• Collected data:

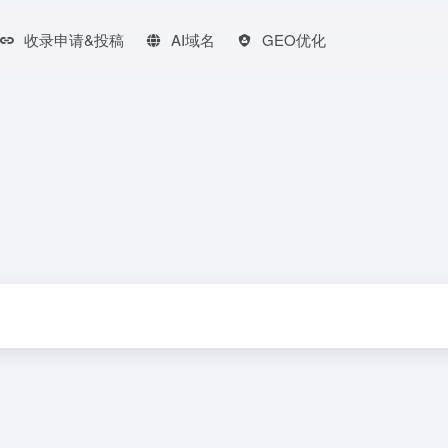
收录申请&投稿
AI域名
GEO优化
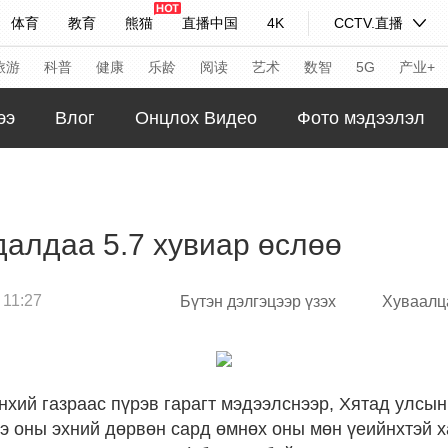
体育
教育
熊猫
直播中国
4K
CCTV.直播
式妙语
主持人
下载央视影音
热解读
天天学习
旅游
科普
健康
乐龄
阅读
艺术
数智
5G
产业+
ээ
Влог
Онцлох Видео
Фото мэдээлэл
纪录片网
国家大剧院
大型活动
科技
法治
文娱
人物
公益
图片
далдаа 5.7 хувиар өслөө
习式妙语
央视快评
央视网评
光华锐评
锋面
 11:27
Бүтэн дэлгэцээр үзэх
Хуваалц
频道
VR/AR
4K专区
全景新闻
请入列
人生第一次
人生第二次
年冬奥会
CBA
NBA
中超
国足
国际足球
网球
综
хий газраас пүрэв гарагт мэдээлснээр, Хятад улсын
э оны эхний дөрвөн сард өмнөх оны мөн үеийнхтэй х
体育江湖
文化体育
冰雪道路
足球道路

• TASK PROMPT:
What is needed is an exact copy of all the data, with no images in it.

• RESPONSE TO THIS TASK:
收录申请&投稿
AI域名
GEO优化
体育
教育
熊猫
直播中国
4K
CCTV.直播
式妙语
主持人
下载央视影音
热解读
天天学习
旅游
科普
健康
乐龄
阅读
艺术
数智
5G
产业+
ээ
Влог
Онцлох Видео
Фото мэдээлэл
纪录片网
国家大剧院
大型活动
科技
法治
文娱
人物
公益
图片
далдаа 5.7 хувиар өслөө
习式妙语
央视快评
央视网评
光华锐评
锋面
 11:27
Бүтэн дэлгэцээр үзэх
Хуваалц
频道
VR/AR
4K专区
全景新闻
请入列
人生第一次
人生第二次
年冬奥会
CBA
NBA
中超
国足
国际足球
网球
综
хий газраас пүрэв гарагт мэдээлснээр, Хятад улсын
э оны эхний дөрвөн сард өмнөх оны мөн үеийнхтэй х
体育江湖
文化体育
冰雪道路
足球道路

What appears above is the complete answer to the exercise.